In this case, that meant axing some of what die-hards thought made up the core of GM, such as investing in new powertrains even though they might be too expensive, might not work in a variety of vehicles, or might not be sufficiently different from those already in production.

• Be quick to capitaIize on good ideas. From his time in the telecommunications business, he notes that it’s often smaller operations, not the giants such as AT&T, that capitalize on fresh technology and turn it into profit-making enterprises.

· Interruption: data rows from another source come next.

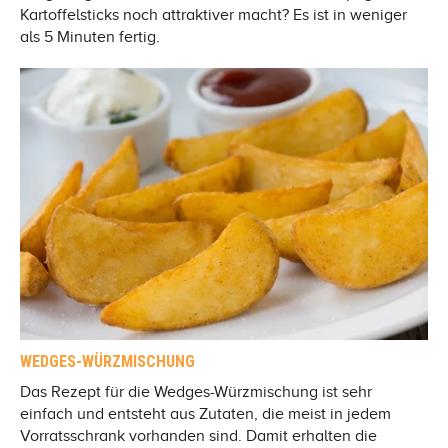
Kartoffelsticks noch attraktiver macht? Es ist in weniger
als 5 Minuten fertig.
WEDGES-WÜRZMISCHUNG
Das Rezept für die Wedges-Würzmischung ist sehr
einfach und entsteht aus Zutaten, die meist in jedem
Vorratsschrank vorhanden sind. Damit erhalten die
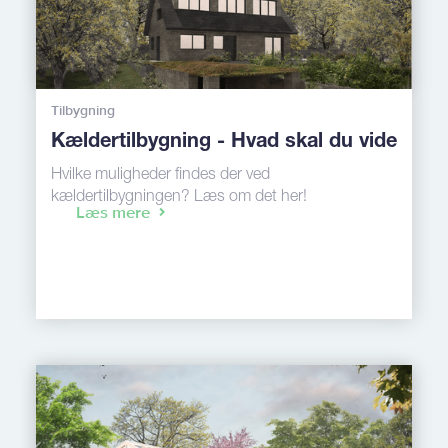
Tilbygning
Kældertilbygning - Hvad skal du vide
Hvilke muligheder findes der ved
kældertilbygningen? Læs om det her!
Læs mere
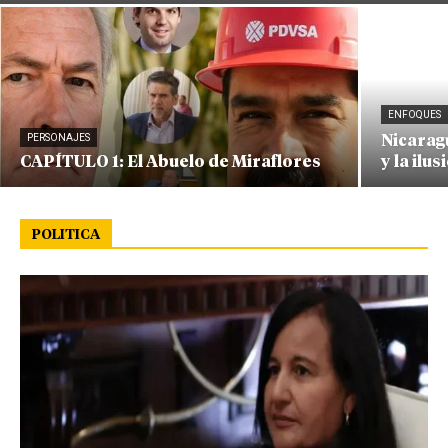
ENFOQUES
PERSONAJES
Nicaragu
CAPÍTULO 1: El Abuelo de Miraflores
y la ilus
POLITICA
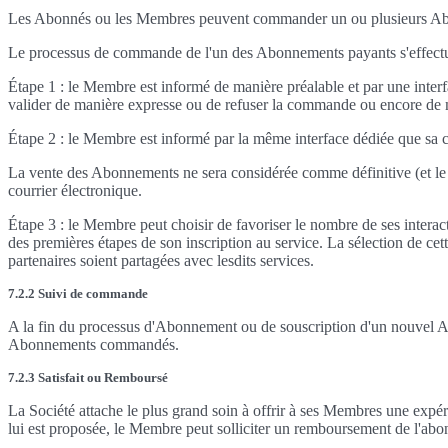
Les Abonnés ou les Membres peuvent commander un ou plusieurs Abonne
Le processus de commande de l'un des Abonnements payants s'effectue
Étape 1 : le Membre est informé de manière préalable et par une interfa
valider de manière expresse ou de refuser la commande ou encore de 
Étape 2 : le Membre est informé par la même interface dédiée que sa
La vente des Abonnements ne sera considérée comme définitive (et le 
courrier électronique.
Étape 3 : le Membre peut choisir de favoriser le nombre de ses interact
des premières étapes de son inscription au service. La sélection de c
partenaires soient partagées avec lesdits services.
7.2.2 Suivi de commande
A la fin du processus d'Abonnement ou de souscription d'un nouvel Ab
Abonnements commandés.
7.2.3 Satisfait ou Remboursé
La Société attache le plus grand soin à offrir à ses Membres une expéri
lui est proposée, le Membre peut solliciter un remboursement de l'abonn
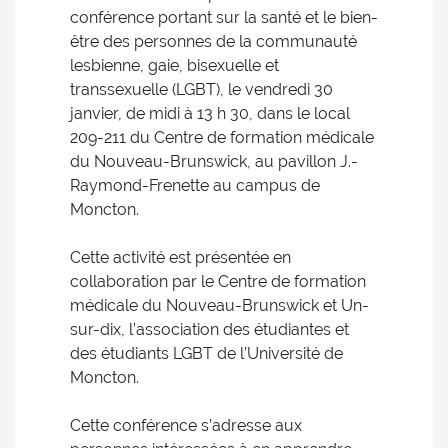
conférence portant sur la santé et le bien-
être des personnes de la communauté
lesbienne, gaie, bisexuelle et
transsexuelle (LGBT), le vendredi 30
janvier, de midi à 13 h 30, dans le local
209-211 du Centre de formation médicale
du Nouveau-Brunswick, au pavillon J.-
Raymond-Frenette au campus de
Moncton.
Cette activité est présentée en
collaboration par le Centre de formation
médicale du Nouveau-Brunswick et Un-
sur-dix, l’association des étudiantes et
des étudiants LGBT de l’Université de
Moncton.
Cette conférence s’adresse aux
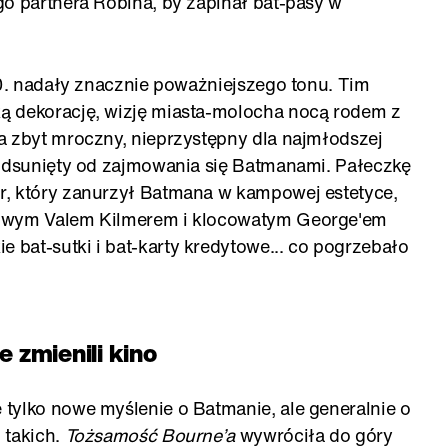
go partnera Robina, by zapinał bat-pasy w
90. nadały znacznie poważniejszego tonu. Tim
ą dekorację, wizję miasta-molocha nocą rodem z
a zbyt mroczny, nieprzystępny dla najmłodszej
 odsunięty od zajmowania się Batmanami. Pałeczkę
r, który zanurzył Batmana w kampowej estetyce,
towym Valem Kilmerem i klocowatym George'em
bat-sutki i bat-karty kredytowe... co pogrzebało
 zmienili kino
tylko nowe myślenie o Batmanie, ale generalnie o
 takich.
Tożsamość Bourne’a
wywróciła do góry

“We are the most prolific patenter in the automotive industry, but we weren’t converting that to commercial” use, he said. At a GM management meeting he asked for examples of “three or four things that are in the cars today that we invented in the last 10 years. There weren’t any.”

•Tackle the back room, the information technology and accounting methods that sound boring but are the foundation of how modern companies operate. “Reform some of (the) systemic issues that cause problems,” is how he puts it.

• If it’s not working, quit doing it. “We’re not going to sustain operations in the business that continually lose.”

• Don’t let up. “You have to be a patient and constructive critic,” he says.

• Don’t get distracted from the main reason you’re there.

Akerson: “Fundamentally, I’ve got to run a business that’s going to turn profits.”